(Selected passage)
Telomere Regeneration in Spermatogenesis and During Early Embryogenesis

 

Max Meltser*

Department of Biology, Lake Forest College, Lake Forest, Illinois 60045

 

Eukaryon is published by students at Lake Forest College, who are solely responsible for its content. The views expressed in Eukaryon do not necessarily reflect those of the College. Articles published within Eukaryon should not be cited in bibliographies. Material contained herein should be treated as personal communication and should be cited as such only with the consent of the author.

*This author wrote the paper for BIOL 139: Biological Inquiry: Biology of Aging, taught by Dr. Pliny Smith.

 

Summary

Telomeres, replicated by telomerase, protect the ends of chromosomes from degradation and fusions that normal DNA replication cannot avoid.  The regeneration of telomeres in mammals occurs in several phases throughout spermatogenesis and embryogenesis.  During sperm formation, telomerase activity resides primarily in the á6+SP stem cells, and is most active during this early undifferentiated state of development, yet reach a maximum length during the elongated spermatid phase.  The drop in telomerase activity during spermatogenesis is achieved by a decrease in TERT expression.  Telomeres undergo further lengthening during embryogenesis, especially between the morula and blastocyst stages of development, where telomeres reach a predefined length regardless of initial length.

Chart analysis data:

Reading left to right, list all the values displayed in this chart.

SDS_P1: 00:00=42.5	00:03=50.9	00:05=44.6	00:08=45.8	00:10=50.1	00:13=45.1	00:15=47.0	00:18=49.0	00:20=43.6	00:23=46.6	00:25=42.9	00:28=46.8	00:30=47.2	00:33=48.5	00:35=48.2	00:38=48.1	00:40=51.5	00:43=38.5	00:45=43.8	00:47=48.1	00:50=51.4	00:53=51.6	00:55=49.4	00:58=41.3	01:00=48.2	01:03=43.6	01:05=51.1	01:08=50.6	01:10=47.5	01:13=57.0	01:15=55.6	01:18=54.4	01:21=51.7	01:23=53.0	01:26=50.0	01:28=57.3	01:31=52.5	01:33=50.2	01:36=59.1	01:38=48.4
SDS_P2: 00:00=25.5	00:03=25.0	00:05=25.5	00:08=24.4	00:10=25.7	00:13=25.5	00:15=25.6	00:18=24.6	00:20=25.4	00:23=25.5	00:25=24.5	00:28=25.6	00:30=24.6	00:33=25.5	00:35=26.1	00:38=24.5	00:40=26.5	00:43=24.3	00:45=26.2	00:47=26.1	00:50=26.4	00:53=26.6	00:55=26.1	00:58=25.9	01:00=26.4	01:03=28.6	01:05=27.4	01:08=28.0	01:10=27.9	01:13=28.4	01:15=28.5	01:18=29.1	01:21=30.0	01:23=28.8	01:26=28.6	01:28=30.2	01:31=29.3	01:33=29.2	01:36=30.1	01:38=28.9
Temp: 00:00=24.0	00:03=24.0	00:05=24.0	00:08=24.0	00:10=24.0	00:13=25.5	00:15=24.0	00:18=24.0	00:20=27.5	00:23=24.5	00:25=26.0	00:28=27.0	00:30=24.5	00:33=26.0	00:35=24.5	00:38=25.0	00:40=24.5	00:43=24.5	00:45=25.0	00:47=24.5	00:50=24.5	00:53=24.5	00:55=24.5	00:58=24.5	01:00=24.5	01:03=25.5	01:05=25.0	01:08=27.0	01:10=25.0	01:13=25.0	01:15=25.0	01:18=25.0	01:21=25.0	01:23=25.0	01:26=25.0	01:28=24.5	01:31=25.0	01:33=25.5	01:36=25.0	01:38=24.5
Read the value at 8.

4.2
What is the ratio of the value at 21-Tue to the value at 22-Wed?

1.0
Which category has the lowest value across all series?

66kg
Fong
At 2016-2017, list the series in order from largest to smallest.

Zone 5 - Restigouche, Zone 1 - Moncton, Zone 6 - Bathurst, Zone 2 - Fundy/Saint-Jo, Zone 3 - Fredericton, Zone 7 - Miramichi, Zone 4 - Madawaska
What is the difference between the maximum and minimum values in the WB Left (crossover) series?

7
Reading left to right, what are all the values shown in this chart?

(Tasks for this exercise)
1) According to the telomere summary, between which stages of embryogenesis does telomere lengthening especially occur?
2) Using the telomere summary, explain what telomeres do for chromosomes and why that protection is needed.
3) Pick up the summary on telomere regeneration after its last sentence and continue writing it.

(Results)
1) Between the morula and blastocyst stages.

2) Telomeres, which are replicated by telomerase, protect the ends of chromosomes from degradation and fusions. They are needed because normal DNA replication cannot avoid that degradation and those fusions.

3)
Introduction

 

Telomeres are made up of a repeating hexanucleotide (TTAGGG in mammals) sequence that has been found to have an important role in protecting DNA during its replication cycle.  Specifically, telomeres prevent DNA terminal fusions and degradation (Tanemura et al., 2005).  When DNA polymerase synthesizes DNA, it does so in chunks going from the 5' to 3' end of the chromosome, but cannot replicate the very end of the molecule where the telomeres are.  Thus the telomerase ribonucleoprotein complex is needed to maintain telomere length (Coussens et al., 2006).  Telomerase is made up of a nine nucleotide RNA sequence (the length can vary depending on the species) that serves as a template for telomere repair (Blackburn et al., 2006) and the telomerase reverse transcriptase (TERT) enzyme (Coussens et al., 2006).  Most human cells do not feature telomerase, and thus their chromosomes lose telomere length with each cell replication.  As telomeres become too short to function, the cell will undergo the process of replicative senescence, where cell growth ceases.  The limited number of times a cell can divide before this occurs is determined by the telomere length of the cell that started the population (Baird et al., 2006), indicating that the length of the telomeres in the early embryo is extremely important in determining the number of times subsequent cells can divide.  It is important to understand how telomeres are kept at a functional length during the processes of spermatogenesis and embryogenesis, as these are the cells that are performing the most divisionsand would be prone to rapid telomere degradation.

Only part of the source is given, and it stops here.